Pricing

What Is LBMA Pricing?

LBMA pricing refers to the LBMA Gold Price — the global benchmark price for gold, set twice each London business day (10:30am and 3:00pm London time) through an electronic auction administered by ICE Benchmark Administration, and quoted in US dollars per troy ounce of fine gold. International gold contracts, including doré and bullion transactions, routinely fix their settlement price by reference to this benchmark.

Who Sets the Price

The London Bullion Market Association (LBMA) is the trade body at the centre of the world's largest over-the-counter gold market. The benchmark that bears its name, the LBMA Gold Price, is administered independently by ICE Benchmark Administration (IBA) as a regulated benchmark. Accredited participants — major bullion banks and trading houses — enter buy and sell orders into rounds of an electronic auction until the volume imbalance falls within tolerance; the final round's price becomes the benchmark for that session.

Benchmark vs Spot

Two prices are often confused:

LBMA Gold Price (benchmark)Spot price
WhenSet twice daily (10:30 & 15:00 London)Continuous, around the clock on trading days
HowAuction among accredited participantsStreaming OTC and exchange quotes
UseContract fixings, refinery settlements, ETFs, central banksLive dealing, hedging, real-time quotes

Physical trade contracts tend to reference the benchmark because it is a single, published, auditable number for a given date — both parties can verify the fixing rather than argue over which moment's spot quote applies.

How LBMA Pricing Is Used in Physical Gold Contracts

A doré or bullion contract will typically specify:

Example

A contract for doré delivered CIF Dubai prices at “98.5% of the LBMA Gold Price PM fixing on the date of the final assay report, applied to assayed fine gold content”. The assay confirms 26.86 kg fine gold (863.6 troy ounces). If the PM fixing that day is published at a given USD figure per ounce, settlement = 863.6 oz × fixing × 98.5%, less the agreed refining charges. Both parties can verify every input: the fixing is published, the assay is documented, the formula is contractual.

Rows from a data source:
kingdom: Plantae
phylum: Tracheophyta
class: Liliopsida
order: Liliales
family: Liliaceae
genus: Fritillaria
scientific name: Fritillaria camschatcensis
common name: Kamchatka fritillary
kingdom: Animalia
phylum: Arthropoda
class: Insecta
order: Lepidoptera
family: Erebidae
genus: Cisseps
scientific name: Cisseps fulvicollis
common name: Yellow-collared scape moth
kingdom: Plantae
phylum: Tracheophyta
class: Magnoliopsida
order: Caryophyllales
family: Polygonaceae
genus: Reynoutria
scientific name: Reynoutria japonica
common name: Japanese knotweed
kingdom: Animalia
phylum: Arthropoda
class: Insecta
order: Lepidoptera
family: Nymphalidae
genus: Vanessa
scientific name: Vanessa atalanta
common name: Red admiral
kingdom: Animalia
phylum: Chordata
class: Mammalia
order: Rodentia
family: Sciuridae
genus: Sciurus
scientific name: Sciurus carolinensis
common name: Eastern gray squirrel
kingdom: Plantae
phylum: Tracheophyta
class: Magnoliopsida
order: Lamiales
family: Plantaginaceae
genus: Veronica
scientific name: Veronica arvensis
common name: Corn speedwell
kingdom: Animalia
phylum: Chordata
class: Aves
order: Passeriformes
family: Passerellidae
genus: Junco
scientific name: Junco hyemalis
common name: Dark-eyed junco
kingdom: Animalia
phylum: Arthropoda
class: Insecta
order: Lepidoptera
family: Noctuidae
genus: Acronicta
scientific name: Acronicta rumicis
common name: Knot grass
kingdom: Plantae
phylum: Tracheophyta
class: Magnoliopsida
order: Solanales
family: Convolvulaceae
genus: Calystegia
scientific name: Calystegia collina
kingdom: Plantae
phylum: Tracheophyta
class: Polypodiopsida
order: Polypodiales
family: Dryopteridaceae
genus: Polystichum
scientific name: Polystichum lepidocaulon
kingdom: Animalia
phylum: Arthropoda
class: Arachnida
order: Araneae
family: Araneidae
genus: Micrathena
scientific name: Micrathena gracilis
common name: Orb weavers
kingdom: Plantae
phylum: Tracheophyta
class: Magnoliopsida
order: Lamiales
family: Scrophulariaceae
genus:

**Work request**
Copy out, word for word, the part of the text on LBMA gold pricing, everything from "A contract for" down to "formula is contractual.".

**Response area**
A contract for doré delivered CIF Dubai prices at “98.5% of the LBMA Gold Price PM fixing on the date of the final assay report, applied to assayed fine gold content”. The assay confirms 26.86 kg fine gold (863.6 troy ounces). If the PM fixing that day is published at a given USD figure per ounce, settlement = 863.6 oz × fixing × 98.5%, less the agreed refining charges. Both parties can verify every input: the fixing is published, the assay is documented, the formula is contractual.